*** Opening of Entries supplied ***

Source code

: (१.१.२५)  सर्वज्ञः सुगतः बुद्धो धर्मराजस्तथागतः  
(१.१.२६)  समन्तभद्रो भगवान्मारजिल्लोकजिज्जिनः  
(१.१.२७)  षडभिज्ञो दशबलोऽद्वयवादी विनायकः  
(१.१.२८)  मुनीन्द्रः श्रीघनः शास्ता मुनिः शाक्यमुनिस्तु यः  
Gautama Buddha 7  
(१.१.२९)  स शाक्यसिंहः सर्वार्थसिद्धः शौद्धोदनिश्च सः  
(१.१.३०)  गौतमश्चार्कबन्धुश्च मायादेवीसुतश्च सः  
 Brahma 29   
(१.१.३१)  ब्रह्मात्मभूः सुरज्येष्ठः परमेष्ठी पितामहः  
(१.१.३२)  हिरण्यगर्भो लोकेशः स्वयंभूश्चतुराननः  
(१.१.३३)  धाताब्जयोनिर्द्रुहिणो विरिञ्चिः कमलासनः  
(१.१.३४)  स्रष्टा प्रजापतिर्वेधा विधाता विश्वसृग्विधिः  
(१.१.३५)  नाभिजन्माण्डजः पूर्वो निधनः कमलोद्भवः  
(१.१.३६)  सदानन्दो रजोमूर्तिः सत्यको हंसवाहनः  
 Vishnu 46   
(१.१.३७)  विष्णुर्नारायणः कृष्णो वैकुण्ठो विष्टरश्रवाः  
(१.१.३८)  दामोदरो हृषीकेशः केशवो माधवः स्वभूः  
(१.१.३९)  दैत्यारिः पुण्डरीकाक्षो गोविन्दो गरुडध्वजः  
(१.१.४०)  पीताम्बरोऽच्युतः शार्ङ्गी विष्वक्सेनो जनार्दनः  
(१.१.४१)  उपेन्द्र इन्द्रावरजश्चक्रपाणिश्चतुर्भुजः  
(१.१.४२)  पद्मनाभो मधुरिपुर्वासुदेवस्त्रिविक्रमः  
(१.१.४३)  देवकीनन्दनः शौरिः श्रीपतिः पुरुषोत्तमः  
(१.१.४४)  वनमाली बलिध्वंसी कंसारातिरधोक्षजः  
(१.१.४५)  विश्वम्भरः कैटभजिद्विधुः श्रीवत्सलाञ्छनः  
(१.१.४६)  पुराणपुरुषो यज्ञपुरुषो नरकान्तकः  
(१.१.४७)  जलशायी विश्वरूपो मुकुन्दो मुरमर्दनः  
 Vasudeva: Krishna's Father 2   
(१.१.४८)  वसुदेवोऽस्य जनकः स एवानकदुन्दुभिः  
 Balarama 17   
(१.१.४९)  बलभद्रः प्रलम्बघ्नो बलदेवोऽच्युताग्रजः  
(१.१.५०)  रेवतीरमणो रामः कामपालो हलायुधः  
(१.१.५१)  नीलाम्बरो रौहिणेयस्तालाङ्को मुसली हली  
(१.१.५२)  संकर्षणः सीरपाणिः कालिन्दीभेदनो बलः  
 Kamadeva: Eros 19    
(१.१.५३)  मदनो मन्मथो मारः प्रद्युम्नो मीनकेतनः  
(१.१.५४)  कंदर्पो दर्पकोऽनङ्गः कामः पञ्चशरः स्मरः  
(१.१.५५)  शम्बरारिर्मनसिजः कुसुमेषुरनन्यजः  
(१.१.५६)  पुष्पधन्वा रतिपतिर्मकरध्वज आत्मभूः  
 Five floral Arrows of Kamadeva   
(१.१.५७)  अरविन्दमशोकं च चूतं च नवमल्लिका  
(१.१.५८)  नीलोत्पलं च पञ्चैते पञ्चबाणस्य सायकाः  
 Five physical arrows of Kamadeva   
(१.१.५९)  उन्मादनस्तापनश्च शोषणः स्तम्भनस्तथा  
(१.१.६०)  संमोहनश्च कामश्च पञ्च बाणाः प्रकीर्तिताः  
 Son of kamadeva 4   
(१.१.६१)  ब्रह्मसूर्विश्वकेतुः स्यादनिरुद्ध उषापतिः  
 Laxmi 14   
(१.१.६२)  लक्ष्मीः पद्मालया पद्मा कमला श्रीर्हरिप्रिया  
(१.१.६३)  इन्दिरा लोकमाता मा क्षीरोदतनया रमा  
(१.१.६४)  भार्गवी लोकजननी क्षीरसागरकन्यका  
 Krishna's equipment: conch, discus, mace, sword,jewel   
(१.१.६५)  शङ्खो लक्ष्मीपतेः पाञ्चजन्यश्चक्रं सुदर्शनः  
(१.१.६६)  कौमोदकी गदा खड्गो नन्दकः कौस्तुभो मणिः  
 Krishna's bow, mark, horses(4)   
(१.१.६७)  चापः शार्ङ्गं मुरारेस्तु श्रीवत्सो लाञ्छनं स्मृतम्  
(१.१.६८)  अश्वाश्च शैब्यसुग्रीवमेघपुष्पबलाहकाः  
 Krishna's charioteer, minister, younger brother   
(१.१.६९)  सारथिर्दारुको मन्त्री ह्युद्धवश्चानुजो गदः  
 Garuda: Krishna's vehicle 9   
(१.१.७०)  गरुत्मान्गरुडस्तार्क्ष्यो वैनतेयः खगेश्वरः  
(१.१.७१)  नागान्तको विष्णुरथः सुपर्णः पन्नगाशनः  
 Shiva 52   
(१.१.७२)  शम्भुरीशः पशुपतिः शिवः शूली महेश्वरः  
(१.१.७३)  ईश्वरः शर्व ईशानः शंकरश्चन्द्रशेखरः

*** Close of Entries supplied ***

Transcribe, word for word, the data above from its first line through the line with "वनमाली बलिध्वंसी कंसारातिरधोक्षजः", and include nothing else.

Exercise answer:
Source code

: (१.१.२५)  सर्वज्ञः सुगतः बुद्धो धर्मराजस्तथागतः  
(१.१.२६)  समन्तभद्रो भगवान्मारजिल्लोकजिज्जिनः  
(१.१.२७)  षडभिज्ञो दशबलोऽद्वयवादी विनायकः  
(१.१.२८)  मुनीन्द्रः श्रीघनः शास्ता मुनिः शाक्यमुनिस्तु यः  
Gautama Buddha 7  
(१.१.२९)  स शाक्यसिंहः सर्वार्थसिद्धः शौद्धोदनिश्च सः  
(१.१.३०)  गौतमश्चार्कबन्धुश्च मायादेवीसुतश्च सः  
 Brahma 29   
(१.१.३१)  ब्रह्मात्मभूः सुरज्येष्ठः परमेष्ठी पितामहः  
(१.१.३२)  हिरण्यगर्भो लोकेशः स्वयंभूश्चतुराननः  
(१.१.३३)  धाताब्जयोनिर्द्रुहिणो विरिञ्चिः कमलासनः  
(१.१.३४)  स्रष्टा प्रजापतिर्वेधा विधाता विश्वसृग्विधिः  
(१.१.३५)  नाभिजन्माण्डजः पूर्वो निधनः कमलोद्भवः  
(१.१.३६)  सदानन्दो रजोमूर्तिः सत्यको हंसवाहनः  
 Vishnu 46   
(१.१.३७)  विष्णुर्नारायणः कृष्णो वैकुण्ठो विष्टरश्रवाः  
(१.१.३८)  दामोदरो हृषीकेशः केशवो माधवः स्वभूः  
(१.१.३९)  दैत्यारिः पुण्डरीकाक्षो गोविन्दो गरुडध्वजः  
(१.१.४०)  पीताम्बरोऽच्युतः शार्ङ्गी विष्वक्सेनो जनार्दनः  
(१.१.४१)  उपेन्द्र इन्द्रावरजश्चक्रपाणिश्चतुर्भुजः  
(१.१.४२)  पद्मनाभो मधुरिपुर्वासुदेवस्त्रिविक्रमः  
(१.१.४३)  देवकीनन्दनः शौरिः श्रीपतिः पुरुषोत्तमः  
(१.१.४४)  वनमाली बलिध्वंसी कंसारातिरधोक्षजः  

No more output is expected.